Wednesday, July 19, 2006
Our consciousness is agitated by all the troubles and problems surrounding us. We may even feel that perhaps never before was India laid so low as she is today. The corruption, dishonesty, strife, disparity, ignorance, poverty, exploitation, degradation of the soil, water and air, unemployment, frustration, crime, violence … The list could be endless.
Thinking about others, where this at all happens, has itself become something parochial, defined in oppositional terms to others, camouflaging the deep fissures within. We think from our petty rather than our enlightened self. It has become something provoking cynicism among most people, thanks to the poor example set by the so-called leaders in all sectors of society. For many, being concerned about others is something irrelevant, unnecessary, unjustified. The predominant urge is to look out for oneself, to try one’s best to fulfill one’s own aspirations, often without worrying too much about the means adopted. Then there are those whose professed concern for others only reflects their own vanity, arrogance, quest for power and domination over others.
Amidst all the competition, the sky-rocketing cost of living, the media images projecting superior life-styles, rising aspirations - little else concerns us other than ourselves and our own well-being. And so we blind ourselves to what is happening around us. When we are troubled or disturbed by something that we see or hear which we find offensive, or unjust, or shameful, we suffer doubly for our sense of impotence and ineffectuality against forces that appear too large, too abstract, too powerful for us to be able to do anything. This gives rise to a destructive rage within us, that is ultimately only self-destructive. Or we swallow this unease, maybe even vengefully seeking to become one with what offends us.
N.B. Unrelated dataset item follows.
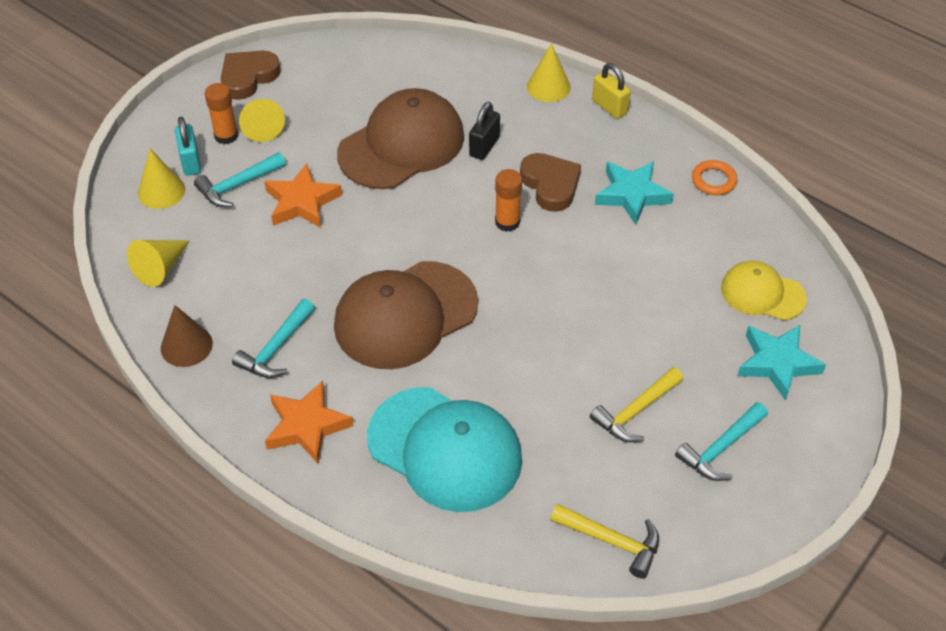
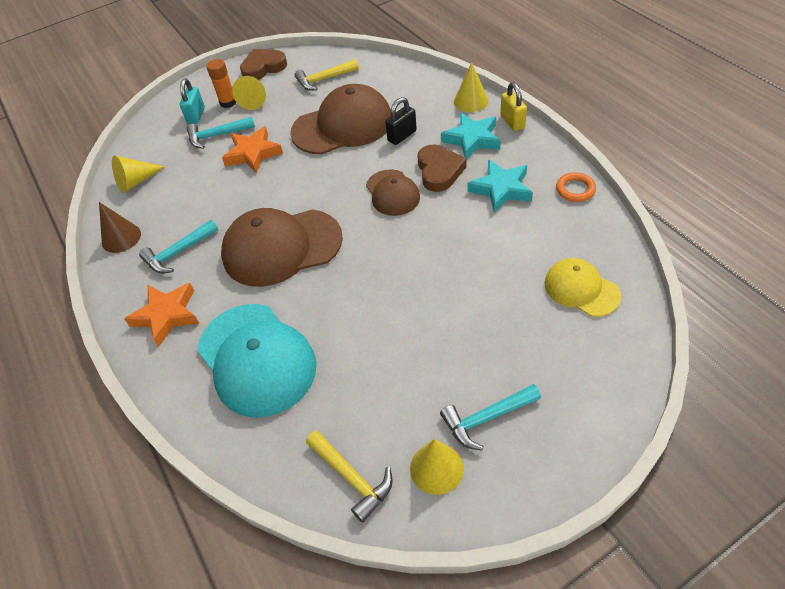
camera: 25 degrees right, 0 degrees up
yellow cone [138,149,185,209] -> yellow cone moved to [410,439,464,495]
orange glue stick [495,169,522,232] -> brown cap [366,169,420,216]
yellow hammer [590,367,683,442] -> yellow hammer moved to [295,59,359,91]
turquoise star [737,325,826,401] -> turquoise star moved to [441,113,501,158]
Meanwhile, much as we are full of ourselves within the country, the fact is that in the international arena, India is still a marginal entity. It would be difficult for any Indian to walk with his head erect in front of the world community. Things happen here that do not, would not, happen anywhere else. But they can happen here, with no difficulty.
Nowhere else is such illiteracy, disparity, injustice, apathy, impoverishment, suffering, wanton destruction of human potential and false arrogance to be found.
Not that this really matters to most people. We are all so full of ourselves, our own goals and targets, our thoughts and rationalisations, justifications and explanations. But for any outsider, we are irrevocably Indian. And for them, India is ultimately a land of poverty, destitution, ignorance, superstition, over-population, disease; a nation teetering on the edge of catastrophe.
Such views offend us. We want to have a positive feeling about ourselves – but without doing anything to really deserve that. We are satisfied with a false sense of achievement, superiority, pride. In fact, today it is truly difficult for any person of integrity to speak of our civilisational values, our ancient wisdom – our reality is too shameful to permit us to wax eloquent on this.
The sense of shame is also something basic to our make-up. Our need to feel upright, to be free from shame, in others’ and one’s own eyes, is perhaps our most fundamental urge as humans, as social beings, as thinking and feeling beings.